O çift biraz ben, biraz sen, biraz benim arkadaşım, biraz senin arkadaşın. Kutulara hapsettiğimiz, cetvelle çizip en mükemmel haline getirmeye çalıştığımız hayatlarımızın bir anlamda temsili. Ev, araba, çocuk, aile sahibi olmak ama tüm bunlara sahip olurken de mutluluğu bir türlü yakalayamamak filmdeki temel açmaz bence. Beyaz yakalı dediğimiz insan kim? Doktor, mühendis, pazarlamacı, avukat, plaza çalışanı… İstanbul’un uzak semtinde kira öder gibi ev sahibi olmak adına kendini güvenlikli lüks siteye hapsetmiş insan. Steril bir cennetin içinde, güzel hayaller peşinde… Çok iyi bildiğimiz bir yaşamı var aslında. Bu bizim yaşamımız. O yüzden içeriden yapılan bir eleştiri, bir istihza olarak görüyorum bu filmi. Kıkırdatan, hüzünlendiren, düşündüren bir film olsun istedim. Hayatlarımızdaki temel unsurlardan biri olan, adına yuva dediğimiz huzurlu mekanın üzerine düşünmek istedim. Çünkü 20 yıllık kredi çekerek onu her an kaybetme tehlikesiyle ona sahip olma hazzı arasında gidip gelen bu orta sınıfın yaşadığı yabancılaşmanın pek huzur bırakmadığını düşünüyorum. 

Üçlemenin son halkası için planınız nedir? Tür veya konu olarak, sapmak istediğiniz farklı bir yol var mı?

Halka müteahhitin hikayesiyle tamamlanacak. İki filmde de ismi geçiyor. Şefik Babaoğlu’nun hikayesi olacak. Kendime herhangi bir sınırlama ya da hedef koymadım. Hikayenin ve senaryonun belirlediği ve ilk iki filmdeki kentsel meselenin devamı niteliğinde güncel bir anlatı kurmak niyetindeyim. 

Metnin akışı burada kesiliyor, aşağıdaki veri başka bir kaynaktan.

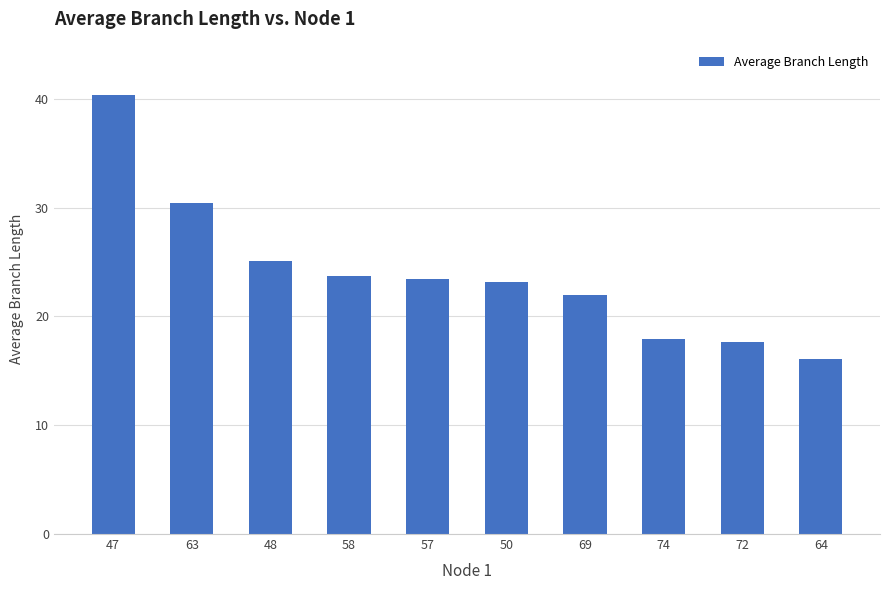

Where does the data first go above 23?

47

‘Küçük Şeyler’, sonlarına kıyasla komik başlıyor; seyircinin küçümseyebileceği beyaz yakalı klişeleri zamanla trajediye dönüşüyor. Zaman zaman bizi güldüren orta sınıf halleri, sizi ne zaman üzüyor?

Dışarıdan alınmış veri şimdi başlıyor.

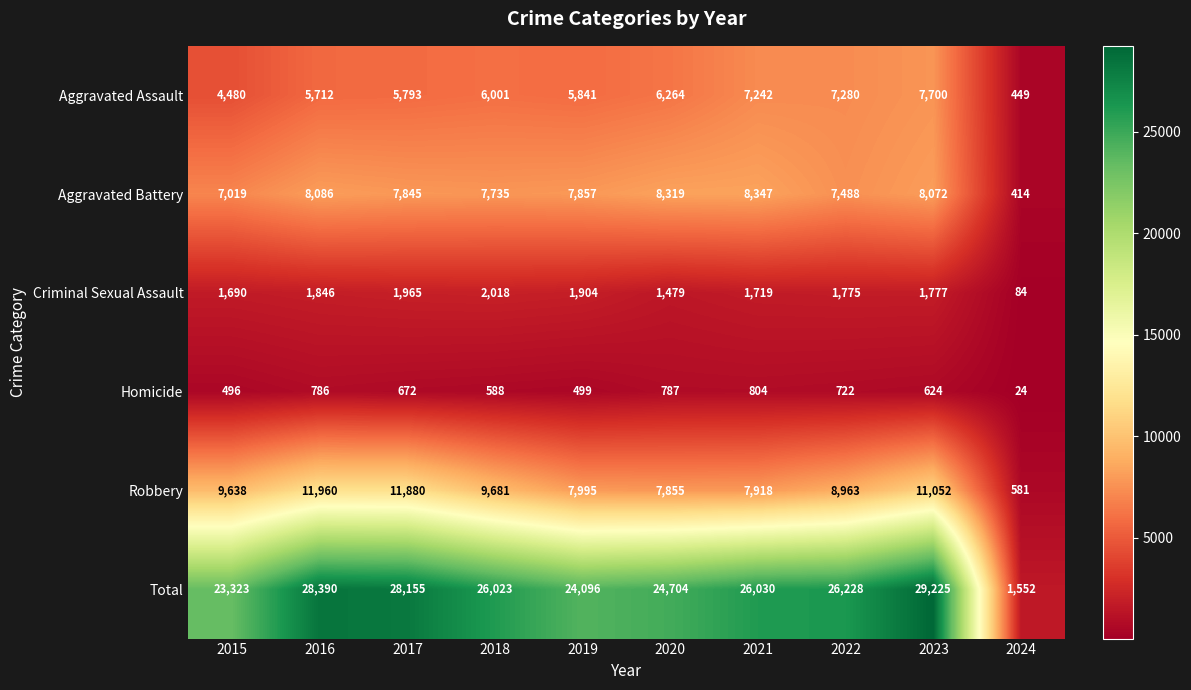

Which series changed the most between 2016 and 2021?

Robbery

Onur ve Bahar’ın hikayesi yakından bakınca trajik, uzaktan bakınca komik. Önce uzaktan bakarak başlıyor sonra yavaşça onlara yaklaşıyoruz. Yaklaştıkça onların ilişkisini güzel kılan bazı şeylerin kaybolduğunu ve bir tür değer krizi yaşadıklarını görüyor ve trajik olana çarpıyoruz. Elinizdeki güzel bir şeyi kaybetmek, maddi olanın insanın duygu dünyasını belirlemeye bu kadar yakın oluşu, bu kaybedilen duyguların geri dönülemez noktaya bizleri getirmesi beni çok üzüyor. İlişkinin haricinde bakacak olursak da insanın onurlu bir yaşam sürmesini engelleyen mesleki koşullar, o her tür razı oluş, kanıksama ve kendini bir birey olarak doğru bir zeminde yaratamama halleri oldukça üzücü. Yani demem o ki kapitalizm üzüyor bizi. 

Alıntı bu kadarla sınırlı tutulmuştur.